Task objective »
Copy, from the entries below, each line where the word "lines" can be found.

Data shown »
▼▼▼

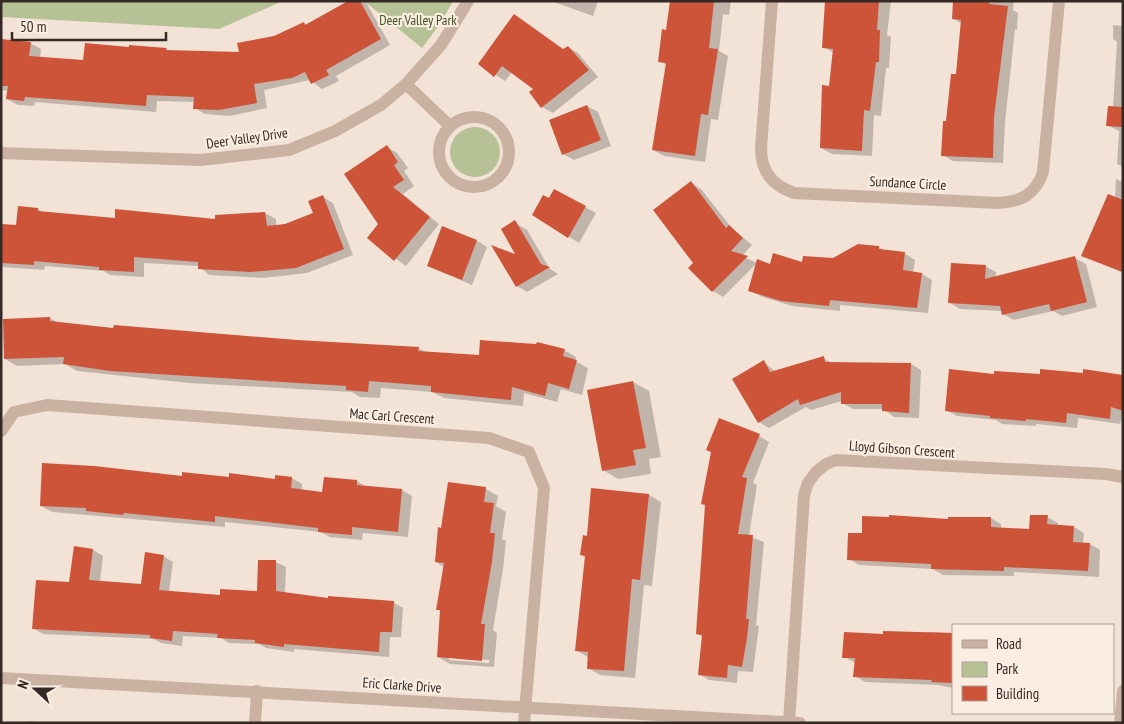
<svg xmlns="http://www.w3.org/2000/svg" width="1124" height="724" font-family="'PT Sans Narrow',sans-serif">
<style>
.green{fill:#b6c296}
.shadow{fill:#0003;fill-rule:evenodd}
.building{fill:#cd5439}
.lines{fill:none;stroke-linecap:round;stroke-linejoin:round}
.minor{stroke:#cab2a2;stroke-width:12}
.labels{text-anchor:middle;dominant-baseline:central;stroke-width:4.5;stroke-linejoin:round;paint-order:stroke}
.park-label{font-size:14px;fill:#465427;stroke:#faeee2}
.street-label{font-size:14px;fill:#342925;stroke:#faeee2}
</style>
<rect width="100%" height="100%" fill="#f2e3d6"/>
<!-- green -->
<path class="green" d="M1,1H283L219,29L1,17Z
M364,1H453L440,24L422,48Z
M450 152a25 25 0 1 1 50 0a25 25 0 1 1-50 0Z"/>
<!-- shadow -->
<path class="shadow" d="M350,1H363L367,4L390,45L336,76L339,81L322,89L310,80L264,90L267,108L230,116L205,114L195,108V102L157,101L156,112L35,102L34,106L18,105L7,99L8,91L1,90V40L30,43L41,49L40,58L84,61L130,49L240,54L304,23L307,25Z
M551,1H598L593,16Z
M671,1H731L729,15L723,14L719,51L728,56L718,120L711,119L705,162L664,156L653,150L667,65L659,61L667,31Z
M827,1H891L887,35L891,37L889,68H886L881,116L874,115L872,156L832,154L821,148L834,53L824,47Z
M955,1H1014L1013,10L1018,13L1017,30L1015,29L1005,123L1003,163L953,161L943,155L958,76L962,24L953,18Z
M1113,25L1123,26V167L1117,164L1119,131L1107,125L1113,108L1117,42L1113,39Z
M568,47L578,53L598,77L553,113L542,107L531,92L535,88L512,72L505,81L479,64L564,50Z
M587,106L598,112L611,146L574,160L563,154Z
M387,147L397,153L408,168L404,171L414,186L403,194L439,224L406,266L368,238L380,225Z
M1116,179L1123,182V273L1083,256L1115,198Z
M691,183L701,189L731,227L752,245L742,256L757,263L723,297L713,291L695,263Z
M555,191L596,213L579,243L533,214Z
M323,197L333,203L353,255L307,273L263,278L209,275L199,266L144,263V277L110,275L104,271L45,266L44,270L1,267V225L17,227L19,208L38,209L45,213L116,219L216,220L265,213L276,219V227L286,226L315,214Z
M517,224L527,230L550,269L558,274L527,292L517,286Z
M477,241L487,247L472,285L428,266Z
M879,247L885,251L905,254L915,260L913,273L922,274L932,280L928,313L840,305V311L792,306L760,296L749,290L771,266L833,260Z
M1075,258L1086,264L1097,307L1062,316L1053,311L1014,320L1003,314V311L960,309L950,303L985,266L996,272V277Z
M50,318L59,323L115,329L418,348L426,352L480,356L564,350L576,357L575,361L588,368L582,395L561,389L557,402L524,393L523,406L444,398L432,392L381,388L380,398L360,397L352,392L189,383L77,371L65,364L17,366L5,359Z
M823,358L834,364H911L921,370L919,418L894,417L883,409H853L842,403V401L811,410L806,407L769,428L759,422L764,362L776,372Z
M995,375L1123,376V412L1120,424L1078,418L1077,428L1036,424V426L1002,424L996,420L957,416L946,410Z
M633,382L649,391L661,457L649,459L651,474L618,479L603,470L588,391Z
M759,436L769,442L753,483L757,485L749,536L764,542L756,625L759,626L753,672L738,671L737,683L709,680L699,674L703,637L697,634L706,505Z
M276,476L292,478L302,484V491L323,493L357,481L367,487L402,490L412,496L408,537L363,533L362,540L330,537L321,532L225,522V527L52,512L41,506L183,477L276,481Z
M449,483L486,489L498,496L496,506L506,512L502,539L506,541L503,569L493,630L497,633L494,667L450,664L438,657L442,612L437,609L444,567L436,562ZM449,657L489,660V663L449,660Z
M593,490L649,495L661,502L652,586L644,585L635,678L600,675L588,668L589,658L576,650L587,558L582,555L588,537Z
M1047,517L1058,523V526L1074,527L1084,533L1083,544H1090L1100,550L1099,577L1014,572V576L943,575L933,569L859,565L849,559L863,534L949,521V518H991L1001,524V529L1031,531Z
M75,547L93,550L103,556L100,582L142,585L163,556L173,562L169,592L221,596L258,593L276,562L286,567L285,593L329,599L393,602L403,608L401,637H390L389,657L294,649V652L266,648L259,644L229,643L221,638L183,636L182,646L161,643L154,639L43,634L33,628L70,584Z
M927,632L953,633V688L938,685L865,682L855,676L856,663L844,657L884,636L927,635Z
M27,721L48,723H27Z"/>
<!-- building -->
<path class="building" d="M348,1H360L381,39L326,70L329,75L311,84L305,72L292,78L254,84L257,103L219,110L193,109L194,97L147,95L146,106L25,97L24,101L6,99L8,86H1V39L31,42L29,56L83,60L85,43L129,47V45L167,48L166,50L239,52L237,43L274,36L304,22L305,25Z
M670,1H714L709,48L718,49L708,115L701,114L695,156L652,150L666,63L658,62L662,29L666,30Z
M825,1H879L877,30H880L879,62H876L870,111L864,110L862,151L820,148L822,85L829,86L833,49L822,48Z
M953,1H989V4L1008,6L994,117L993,158L941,156L943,121H946L951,74H956L961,20L952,19Z
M514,14L563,49L568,46L589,70L541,108L529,92L533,89L502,66L494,77L478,64Z
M587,105L601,140L562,155L549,120Z
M1108,106L1123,107V127L1106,126Z
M387,145L398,162L394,165L404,180L393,187L430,217L394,261L367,238L378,224L344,174Z
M691,181L726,228L729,225L743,238L731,251L748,256L712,292L688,268L693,263L653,210Z
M554,189L586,206L568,238L532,215L543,195L549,198Z
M1108,194L1123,200V272L1081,256Z
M323,195L344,249L296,268L251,272L198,269V262L134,257V272L99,270V267L34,261V265L1,263L2,224L16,225L18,206L38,208V211L115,218V209L215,219V215L265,212L267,226L285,224L313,213L308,201Z
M515,220L541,264L550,267L516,287L491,245L515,254L501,229Z
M442,226L477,240L462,280L427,266Z
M858,244L879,246V249L905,252L903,270L922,273L917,308L830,300L829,306L781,301L748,291L757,259L770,264L773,253L802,262L803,256L833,258Z
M1075,256L1087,302L1051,311L1049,304L1002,315L1000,306L948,303L951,263L986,265L985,279Z
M50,317V321L113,328L114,325L297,340L419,347L418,351L479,355L480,340L536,344L537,342L565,349L563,356L577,360L569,389L548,383L545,396L512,387L511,400L431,392V386L369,381L368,392L346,390V386L110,371L63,364L64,357L4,359L3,319Z
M824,356L825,362L911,363L909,413L882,411V404H841V392L800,405L798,399L758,423L732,379L764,360L770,372Z
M949,369L994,374V371L1040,374V369L1083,373V369L1123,375V411L1111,407L1110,419L1067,413L1066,423L1026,419V421L990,418V416L945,411Z
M633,381L646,448L633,450L636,465L602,471L587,390Z
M719,418L760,434L742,477L747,478L738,534L753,535L746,619H749L747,638L742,667L728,665L727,678L698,675L702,635L696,634L705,505L701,504L711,452L706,450Z
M42,463L94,466L182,476V472L229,477V473L275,479V475L292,477L291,488L322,492L324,477L357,480V485L402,489L398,532L352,527V535L318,532V528L215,516V522L124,513L123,515L86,511V508L40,506Z
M448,482L486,487L484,502L494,503L490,533H495L492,562L481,624H485L482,661L437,657L440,610H436L444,563L435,562L438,527L441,528Z
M591,488L649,494L640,580L632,579L624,671L587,669L588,652L575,651L585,556L580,555L583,535L587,536Z
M889,515L948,519V517H991V527L1029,529L1030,515H1048L1047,524L1074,526L1073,542L1090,543L1088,571L1004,567V571L931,569V564L847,560L848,533H862V516L889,517Z
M74,546L93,549L89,580L141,584L145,552L164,555L159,590L220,595V589L257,591L258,560H276V591L328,598V596L394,601L392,632H380L379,652L284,644V647L255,643V640L217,638L218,634L173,631L172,641L150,638V635L32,629L36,580L69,582Z
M883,631L953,633V683L931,682L932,680L853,677L855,658H842L844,632L883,634Z"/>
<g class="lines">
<!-- minor -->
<path class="minor" d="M772,1L761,148C761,172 772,185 794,193L998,203C1021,202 1036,194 1043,172L1059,1
M406,84L450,126
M439 152a35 35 0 1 1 70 0a35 35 0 1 1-70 0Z
M1,153L201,160L289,150L335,131L381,105L406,84L441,45L468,1
M1,431L14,412L47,405L489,438L529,452L544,488L524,723
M1,678L800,723
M255,723L257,691
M789,723L804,495L808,483L816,472L826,464L836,460L1106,474L1123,477
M1120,723L1123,691"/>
</g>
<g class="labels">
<!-- park labels -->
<g class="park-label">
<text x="418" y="20">Deer Valley Park</text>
</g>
<!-- street labels -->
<g class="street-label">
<text transform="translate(247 138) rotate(-8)">Deer Valley Drive</text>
<text transform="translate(908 183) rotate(3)">Sundance Circle</text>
<text transform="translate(392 416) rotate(4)">Mac Carl Crescent</text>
<text transform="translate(902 449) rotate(4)">Lloyd Gibson Crescent</text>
<text transform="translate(402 685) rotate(4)">Eric Clarke Drive</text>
</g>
</g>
<!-- border -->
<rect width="1124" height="724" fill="none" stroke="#342925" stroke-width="5"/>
<!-- legend -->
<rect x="952" y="624" width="162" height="90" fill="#faeee2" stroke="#ab9f96"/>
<rect x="962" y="640" width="25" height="8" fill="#cab2a2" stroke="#ab9f96"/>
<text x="996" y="649" font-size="15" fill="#342925">Road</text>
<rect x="962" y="662" width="25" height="15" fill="#b6c296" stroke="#ab9f96"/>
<text x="996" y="674" font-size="15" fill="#342925">Park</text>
<rect x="962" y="686" width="25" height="15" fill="#cd5439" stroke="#ab9f96"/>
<text x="996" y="699" font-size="15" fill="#342925">Building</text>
<!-- north arrow -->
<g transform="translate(35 689) rotate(291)" stroke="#faeee2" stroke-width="4" paint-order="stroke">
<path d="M0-4L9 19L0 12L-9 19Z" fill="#342925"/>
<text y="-8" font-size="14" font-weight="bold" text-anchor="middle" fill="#342925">N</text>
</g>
<!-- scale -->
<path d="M12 32v8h154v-8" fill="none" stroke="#342925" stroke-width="2.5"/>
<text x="20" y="32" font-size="15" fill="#342925" stroke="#faeee2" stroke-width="4" paint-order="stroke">50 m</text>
</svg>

▲▲▲

Result of this task »
.lines{fill:none;stroke-linecap:round;stroke-linejoin:round}
<g class="lines">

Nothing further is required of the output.